And how do you measure another quality parameter: thematic accuracy? In this case, comparing with sources of true reference. We know that evolution with respect to itself is already very controlled with that internal logical consistency, but we also have to compare it with what happens in the real world. I talked about it before with Alicia, we said "the data is reliable, but what is the reality of mobility? Who knows her?" In the end we have some clues, such as in the tickets of how many have boarded the buses. If we have that data, we have a clue, but of the people who walk and the people who take their cars and so on, what is the reality? It is very difficult to have a point of comparison, but we do compare it with all the data from AENA, Renfe, bus concessions and all these controls are passed to determine how far we deviate from that reality that we can know.

  1. All this data serves as a basis for developing applications and solutions, but it is also essential when it comes to making decisions and accelerating the implementation of the central axes, for example, the Safe, Sustainable and Connected Mobility Strategy or the Sustainable Mobility Bill. How is this data used to make these real decisions?

Tania Gullón: If you will allow me, I would first like to introduce this strategy and the Law on data for those who do not know it. One of the axes, axis 5 of the Ministry's Safe, Sustainable and Connected Mobility Strategy 2030 is "Smart Mobility". And it is precisely focused on this and its main objective  is to promote digitalisation, innovation and the use of advanced technologies to improve efficiency, sustainability and user experience in Spain's transport system.

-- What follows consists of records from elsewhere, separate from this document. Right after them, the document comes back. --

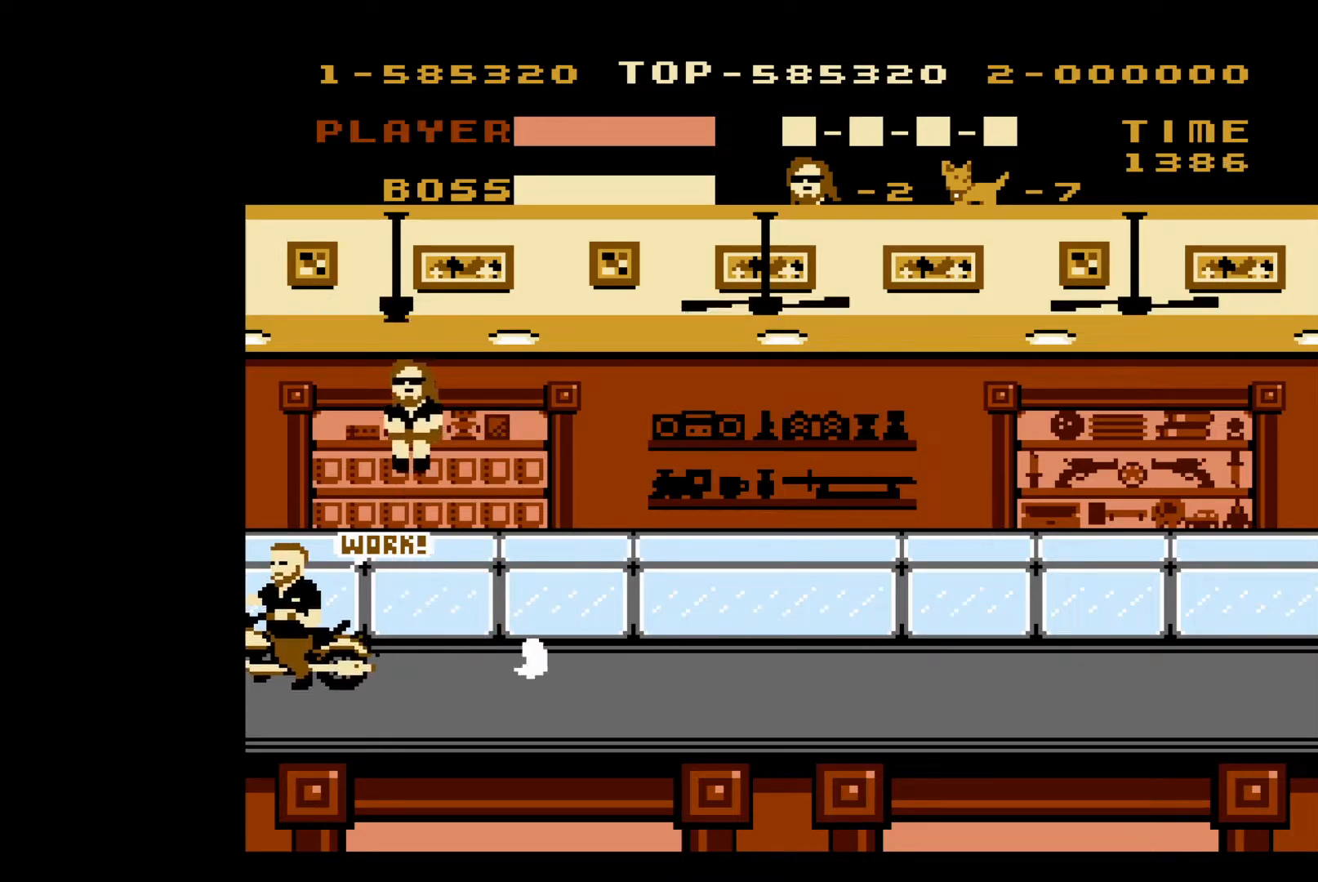
{"buttons": [], "events": [[67, "B", "down"], [183, "B", "up"], [233, "B", "down"], [300, "B", "up"], [383, "B", "down"], [433, "B", "up"]]}
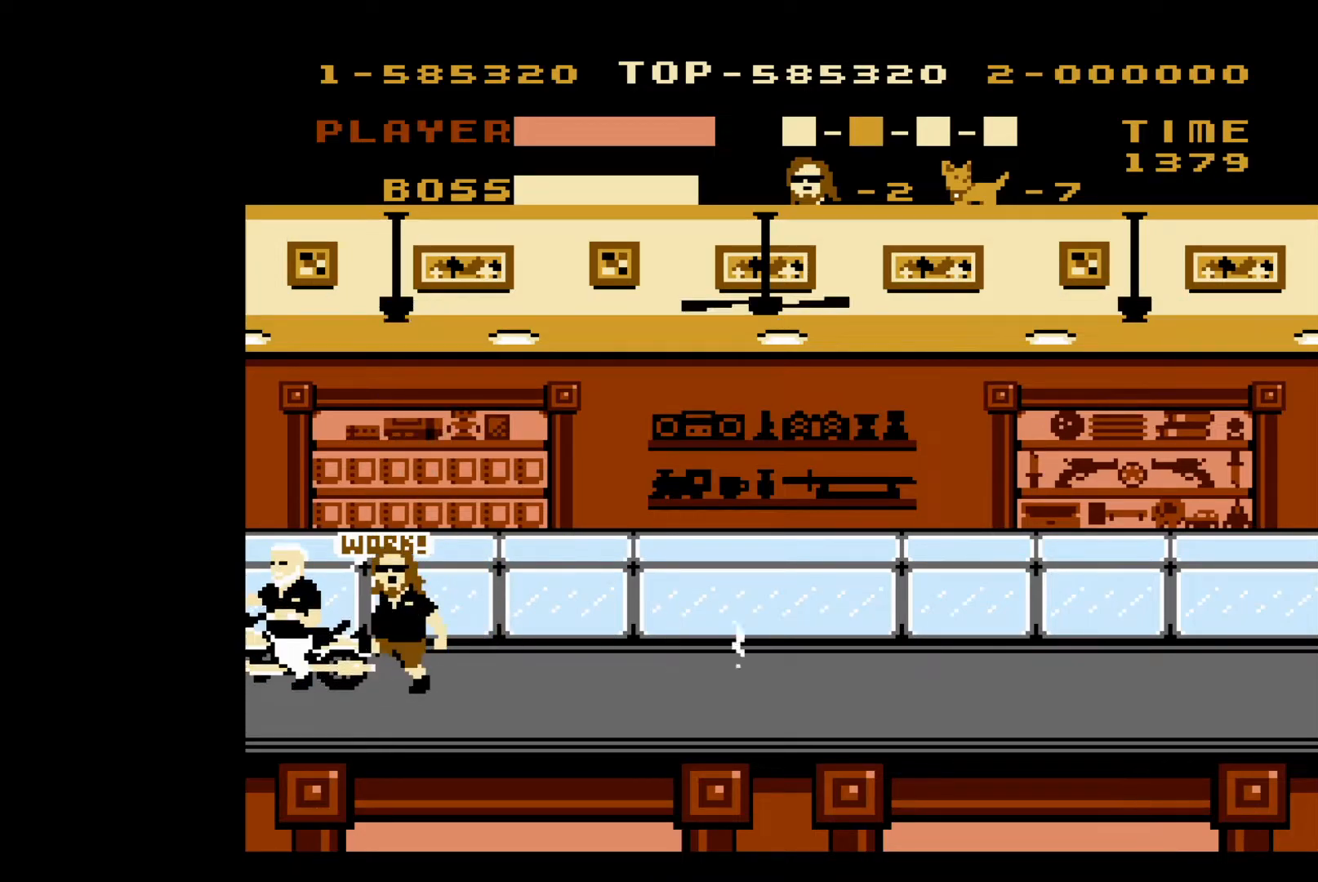
{"buttons": ["A", "DPAD_RIGHT"], "events": [[17, "B", "down"], [83, "B", "up"], [133, "B", "down"], [233, "B", "up"], [283, "DPAD_RIGHT", "down"], [367, "A", "down"]]}
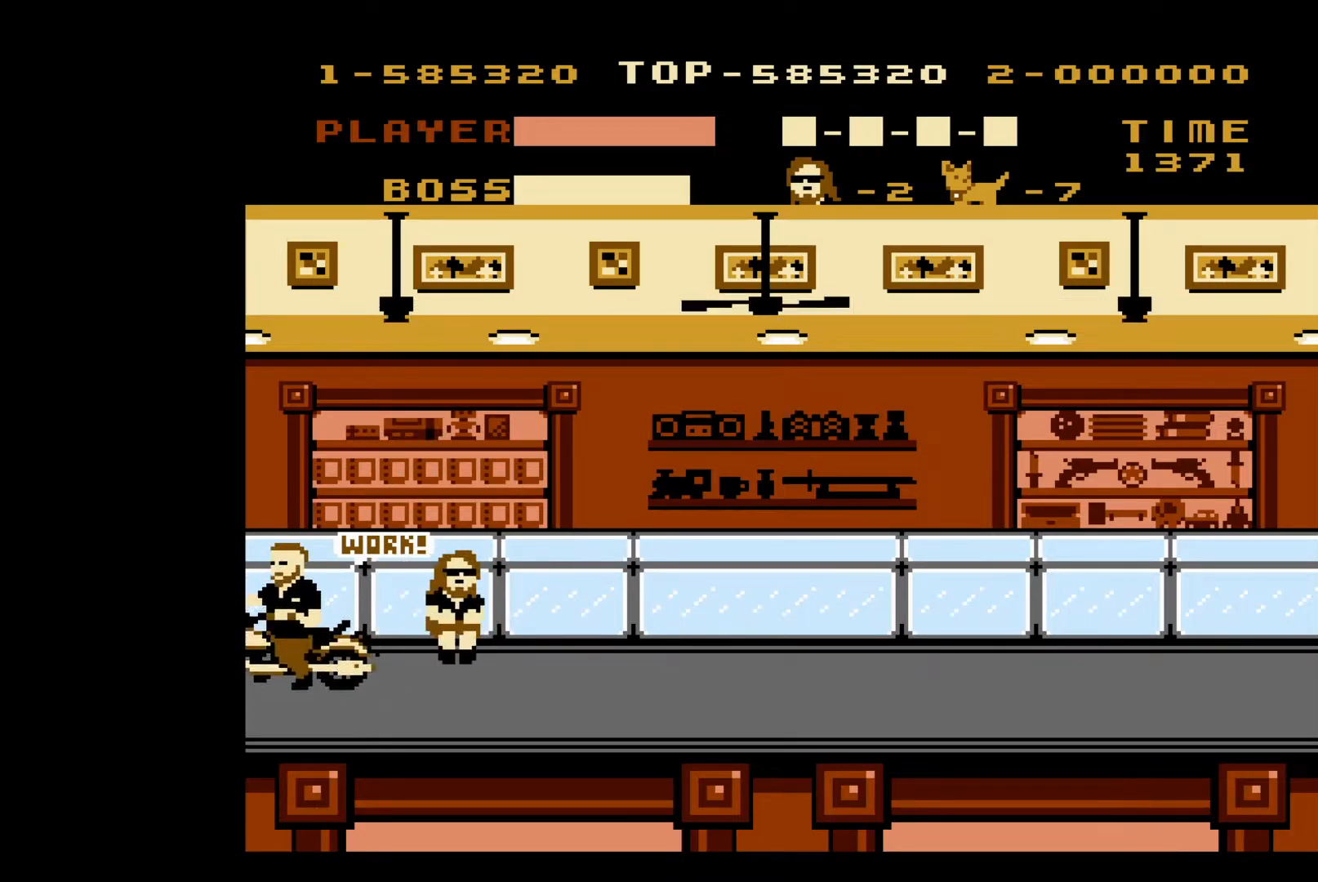
{"buttons": ["DPAD_RIGHT"], "events": [[100, "A", "up"]]}
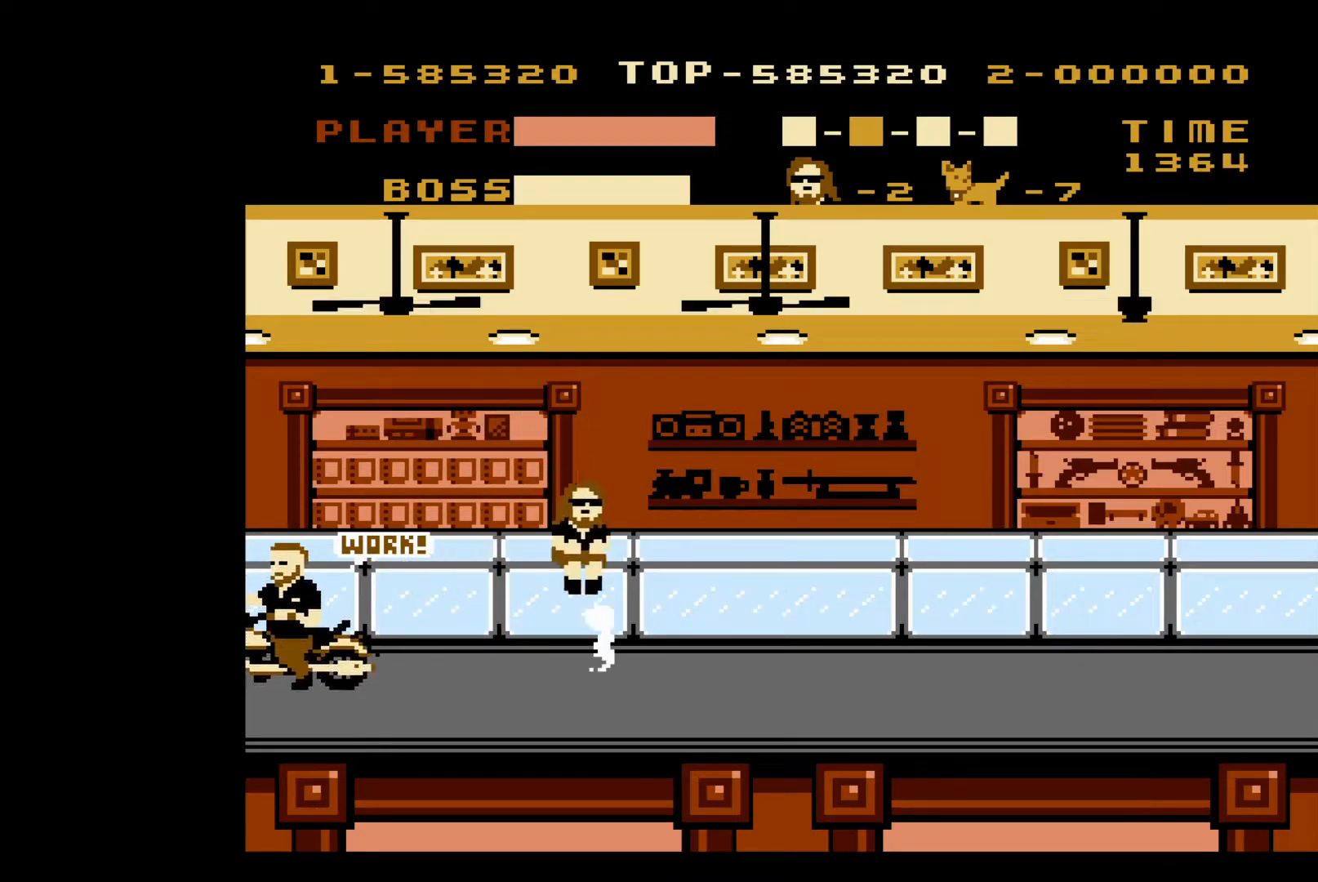
{"buttons": ["DPAD_RIGHT"], "events": []}
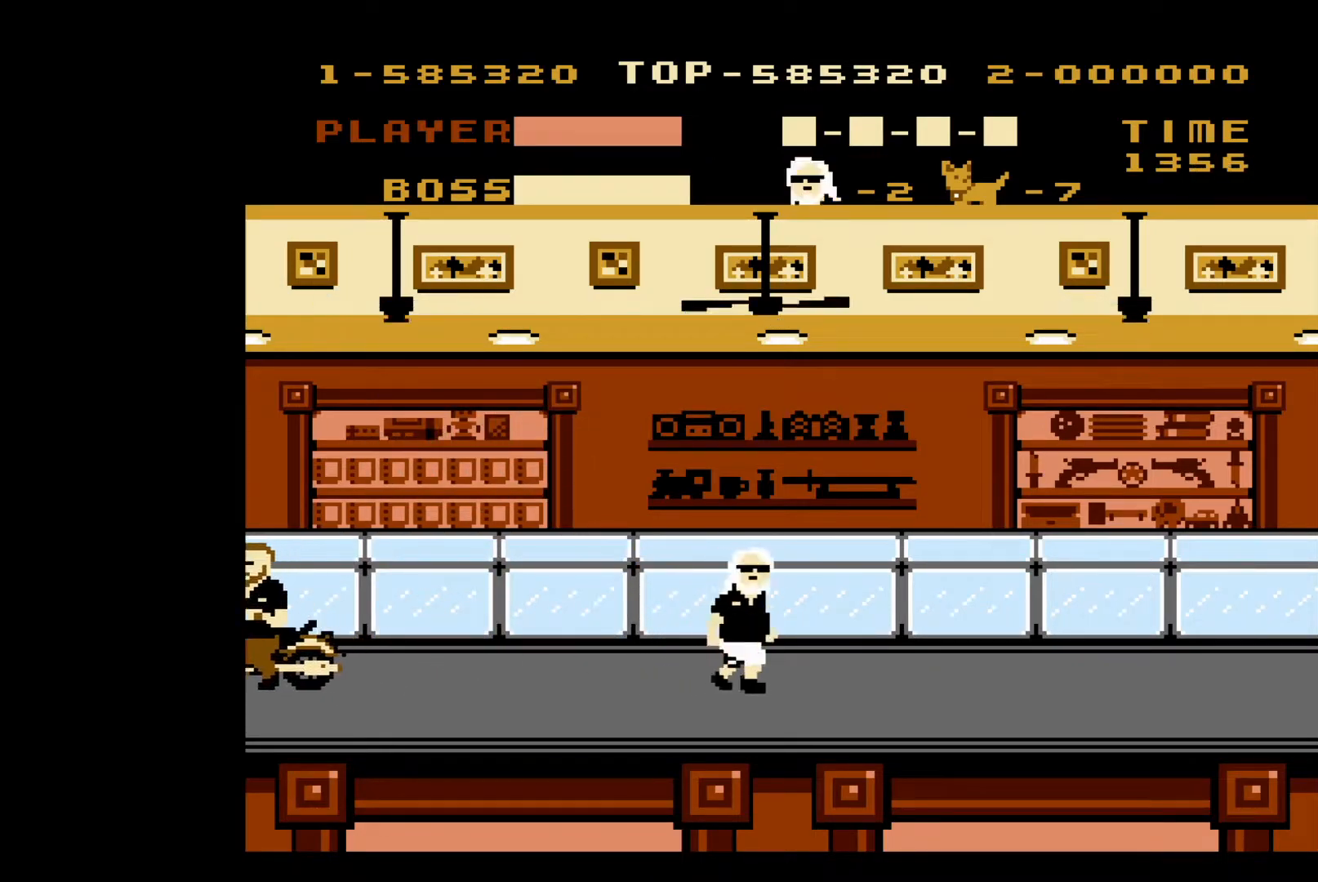
{"buttons": ["DPAD_RIGHT"], "events": []}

And precisely one of the measures of this axis is the "facilitation of Mobility as a Service, Open Data and New Technologies". In other words, this is where all these projects that we are commenting on are framed. In fact, one submeasure is to promote the publication of open mobility data, another is to carry out analysis of mobility flows and another of the measures, the last, is the creation of an integrated mobility data space. I would like to emphasize - and here I am already in line with this Bill that we hope we will soon see approved - that the Law, in Article 89, regulates the National Access Point, which we also see how it is included in this legislative instrument. And then the Law establishes a key digital instrument for the National Sustainable Mobility System: look at the importance given to the data that in a mobility law it is written that this integrated mobility data space is a key digital instrument. This data space is a reliable data sharing ecosystem, materialized as the digital infrastructure managed by the Ministry of Transport and in coordination with SEDIA (the Secretary of State for Digitalization and Artificial Intelligence), whose objective is to centralize and structure the information on mobility generated by public administrations, transport operators, infrastructure managers,  etc. and guarantee that open access to all this data for all administrations under regulatory conditions.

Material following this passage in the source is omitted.